How do I calculate the values of the control points for an uniform cubic B spline surface?

How do I calculate the values of the control points for an uniform cubic B
spline surface?

I want to interpolate the following 3 scattered data points:
(80.9,58.5,48.0),(35.0,89.6,82.3),(74.7,17.4,85.9) by an uniform cubic B
spline surface on the following control lattice, $ \phi $:
In this figure the data points (blue) have been normalized to [0,1]: $ x_n
= (x-xmin)/(xmax-xmin) $
The B spline interpolator becomes:
$ z(x,y) = \Sigma_{i=-1}^2\Sigma_{j=-1}^2B_{i+1}(x_n)B_{j+1}(y_n)\phi_{i,j} $
where
$ B_0 (t)=(1-t^3)/6 $
$ B_1 (t)=(3t^3-6t^2+4)/6 $
$ B_2 (t)=(-3t^3+3t^2+3t+1)/6 $
$ B_3 (t)=t^3/6 $
How do I calculate the values of the control points $ \phi_{i,j} $?
Introducing:
$ \vec{z} = [z_{0,0},z_{0,1},...,z_{3,3}]^T $,
$ A_i = [B_0(x_i)B_0(y_i), B_0(x_i)B_1(y_i), ..., B_3(x_i)B_3(y_i)] $,
$ A=[A_1^T, A_2^T, A_3^T]^T $,
$ \vec{\phi} = [\phi_{0,0},\phi_{0,1},...,\phi_{3,3}]^T $
The interpolation can be written as a matrix equation:
$ \vec{z} = A\vec{\phi} $
I can then find a Least Square Error solution to this equation.

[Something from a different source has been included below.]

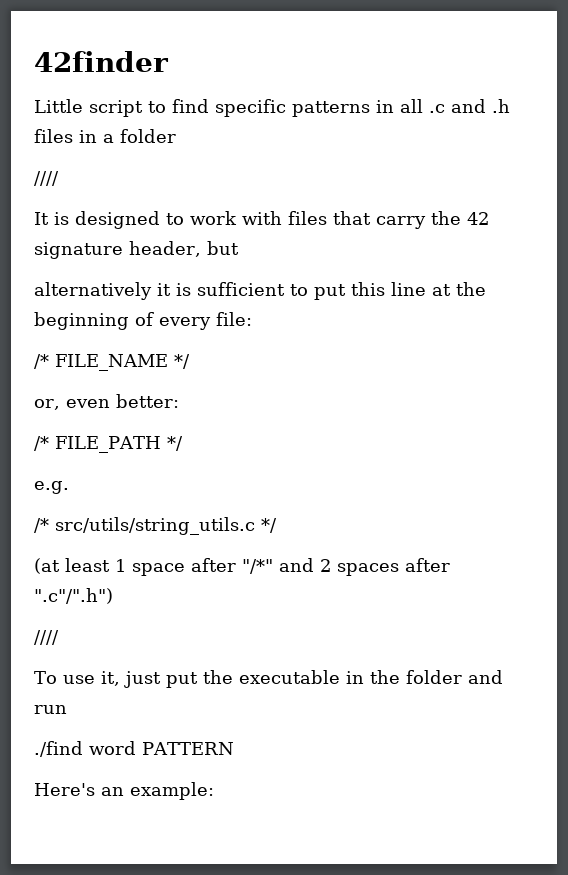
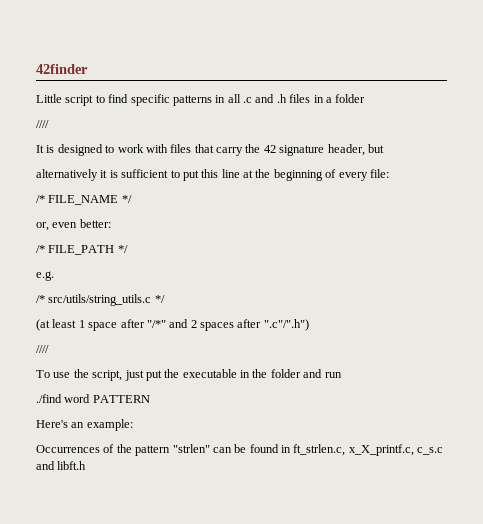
[100,671,120,686] it, -> [73,369,123,381] the script,
(214, 791) none -> [36,444,444,456] [36,461,87,470] // Occurrences of the pattern "strlen" can be found in ft_strlen.c, x_X_printf.c, c_s.c and libft.h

Doing this in Matlab and sampling the resulting interpolator gives the
following result:
The interpolator goes exactly trough the data points (black) but the
extrapolation in the lower left corner seems bad.
What is causing this problem?
I would guess the matrix equation is underdetermined (3 equations and 16
unknowns). Is there some easy way I can regularize it so that the
interpolator gives me a more planar solution?